What you have to do:
The data below is to be transcribed word for word; pictures are to be excluded.

Given material:

···

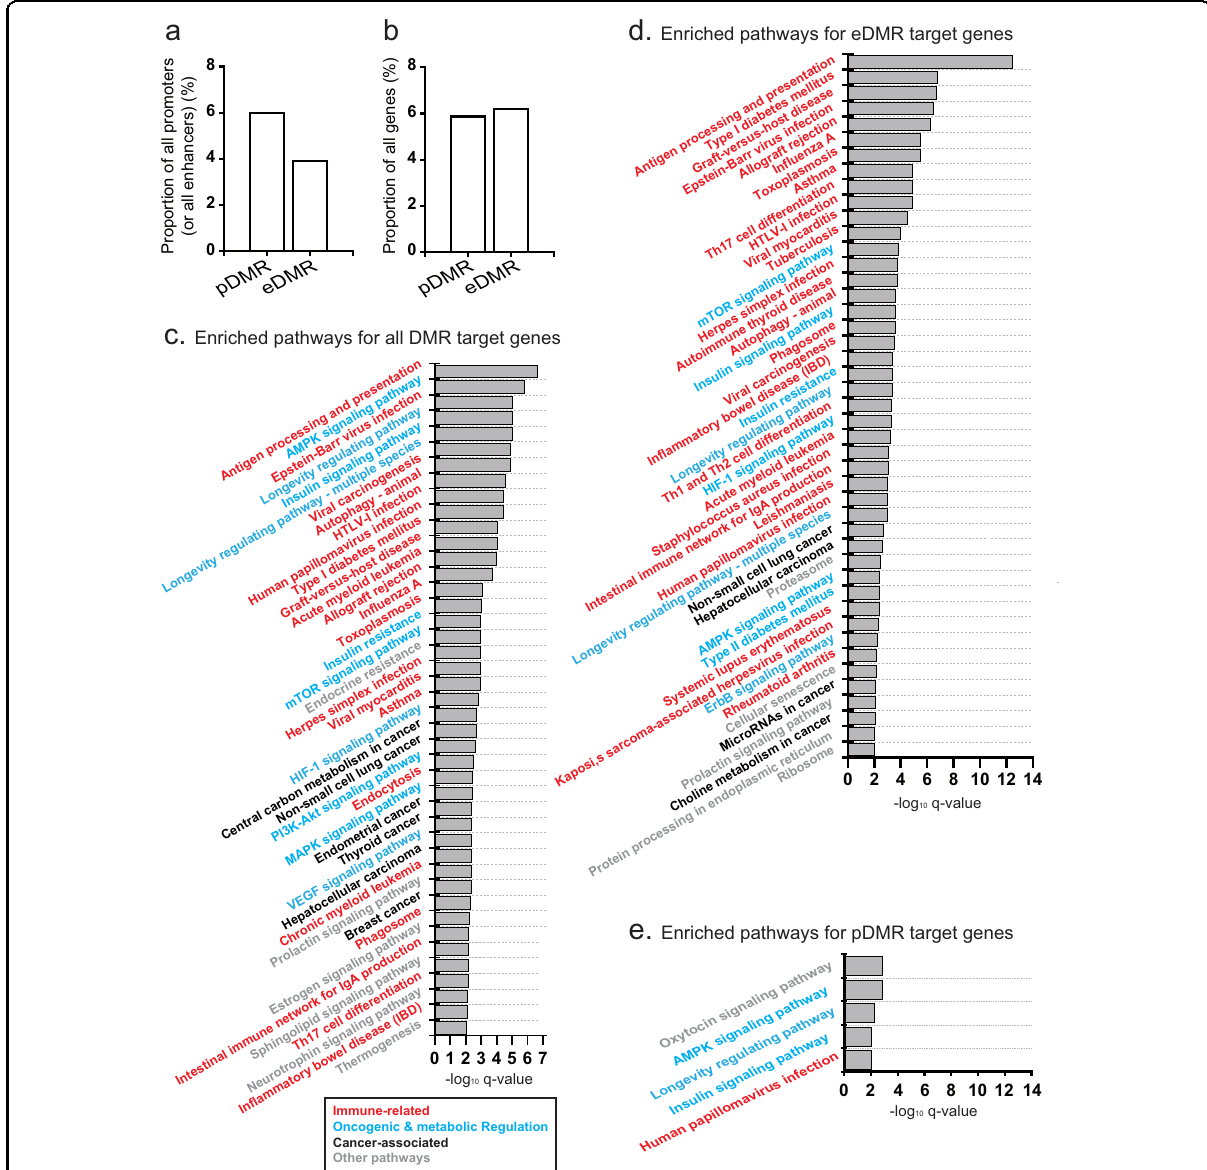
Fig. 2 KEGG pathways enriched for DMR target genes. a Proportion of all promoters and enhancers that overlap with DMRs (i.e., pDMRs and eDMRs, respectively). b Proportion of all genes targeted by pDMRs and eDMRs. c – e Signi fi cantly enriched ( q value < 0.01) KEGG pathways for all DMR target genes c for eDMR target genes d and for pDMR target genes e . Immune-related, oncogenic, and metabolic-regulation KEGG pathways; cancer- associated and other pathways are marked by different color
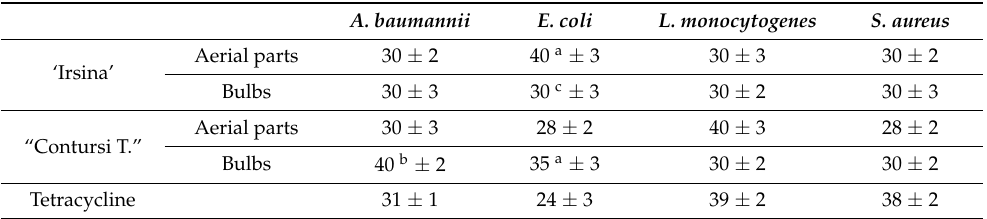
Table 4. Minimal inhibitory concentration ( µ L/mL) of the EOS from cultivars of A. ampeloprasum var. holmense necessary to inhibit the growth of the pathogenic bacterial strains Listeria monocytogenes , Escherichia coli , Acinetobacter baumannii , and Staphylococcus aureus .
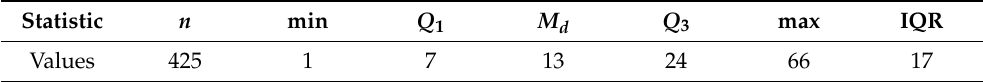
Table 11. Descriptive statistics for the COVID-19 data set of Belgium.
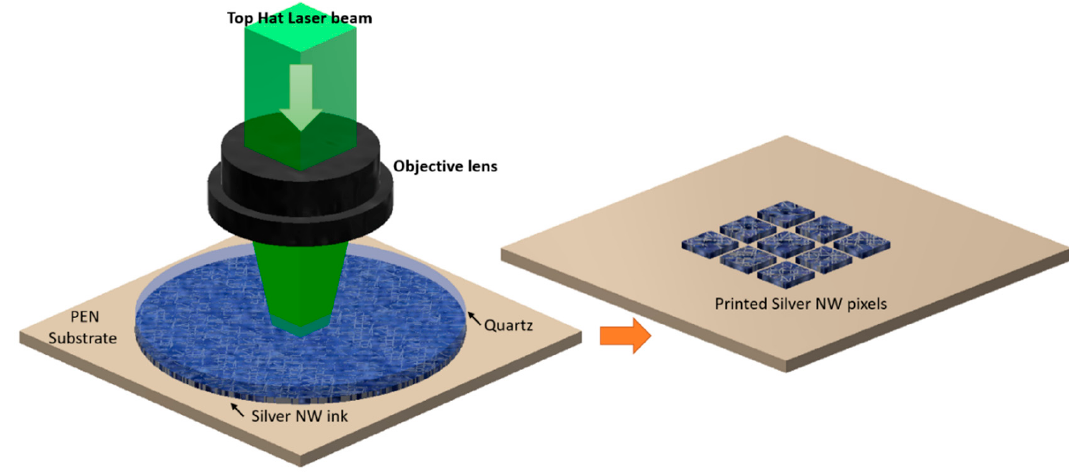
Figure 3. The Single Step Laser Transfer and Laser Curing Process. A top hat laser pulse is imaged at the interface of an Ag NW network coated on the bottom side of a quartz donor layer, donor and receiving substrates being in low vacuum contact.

···

Written solution:
Fig. 2 KEGG pathways enriched for DMR target genes. a Proportion of all promoters and enhancers that overlap with DMRs (i.e., pDMRs and eDMRs, respectively). b Proportion of all genes targeted by pDMRs and eDMRs. c – e Signi fi cantly enriched ( q value < 0.01) KEGG pathways for all DMR target genes c for eDMR target genes d and for pDMR target genes e . Immune-related, oncogenic, and metabolic-regulation KEGG pathways; cancer- associated and other pathways are marked by different color
Table 4. Minimal inhibitory concentration ( µ L/mL) of the EOS from cultivars of A. ampeloprasum var. holmense necessary to inhibit the growth of the pathogenic bacterial strains Listeria monocytogenes , Escherichia coli , Acinetobacter baumannii , and Staphylococcus aureus .
Table 11. Descriptive statistics for the COVID-19 data set of Belgium.
Figure 3. The Single Step Laser Transfer and Laser Curing Process. A top hat laser pulse is imaged at the interface of an Ag NW network coated on the bottom side of a quartz donor layer, donor and receiving substrates being in low vacuum contact.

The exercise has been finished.